Stimulatory effect of insulin-like growth factor-1 on renal Pi transport and plasma 1,25-dihydroxyvitamin D3.

Administration of GH increases both the tubular reabsorption of inorganic phosphate (Pi) and the plasma level of 1,25-dihydroxyvitamin D3 [1,25-(OH)2D3]. These two effects could be induced by a common mediator, possibly the GH-generated insulin-like growth factor 1 (IGF-1). In the present work, the influence of recombinant human IGF-1 on renal Pi transport and plasma 1,25-(OH)2D3 was examined in hypophysectomized (HPX) rats. IGF-1, infused by miniosmotic pump at the dose of 10 micrograms/h for 6 days, significantly increased the maximal tubular reabsorption of Pi per unit volume of glomerular filtrate (max TRPi/m1GFR): IGF-1 3.50 +/- 0.16; vehicle: 2.78 +/- 0.14 mumol/m1GFR, P less than 0.005. The response was associated with a marked stimulation of plasma 1,25-(OH)2D3 (IGF-1; 409 +/- 23; vehicle: 208 +/- 22 pmol/liter, P less than 0.001). As previously reported for GH, IGF-1 also increased GFR and reduced urinary sodium excretion. In brush border membrane vesicles isolated from renal cortex of HPX rats, the Na-dependent Pi transport was stimulated by IGF-1. Neither the Na-dependent glucose transport nor that of alanine was affected by the growth factor.

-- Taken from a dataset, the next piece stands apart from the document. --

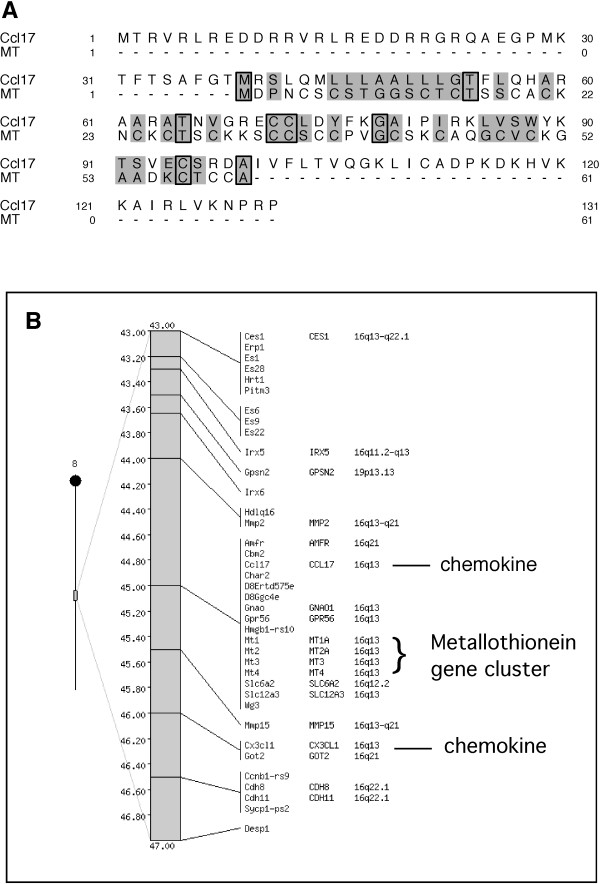
Structural features of metallothionein gene and protein. A: Clustal alignment of Ccl17 and metallothionein (MT) protein sequences. Amino acid similarity is set at 85% (gray). Identical amino acids are boxed. B: Mouse chromosome 8 showing expanded region from map position 43 to 47 shown on left. Homologous human genes and their chromosomal map positions are indicated on the right. Synteny map generated by the Mouse Genome Database [63].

The stimulatory effect of IGF-1 on maxTRPi/m1GFR was also expressed in thyroparathyroidectomized (TPTX) HPX rats (IGF-1: 5.20 +/- 0.29; vehicle: 3.88 +/- 0.37 mumol/m1GFR, P less than 0.025). In conclusion, administration of IGF-1 in HPX rats mimics the stimulatory effects of GH on maxTRPi/m1GFR and on plasma 1,25-(OH)2D3. As described for GH the change in maxTRPi/m1GFR is mediated by a PTH independent mechanism and is expressed at the level of the luminal membrane of proximal tubules. These results suggest that IGF-1 could be an important factor in the control of Pi metabolism, particularly during growth, and might play a significant role in mediating the effect of GH on the renal handling of Pi and production of 1,25-(OH)2D3.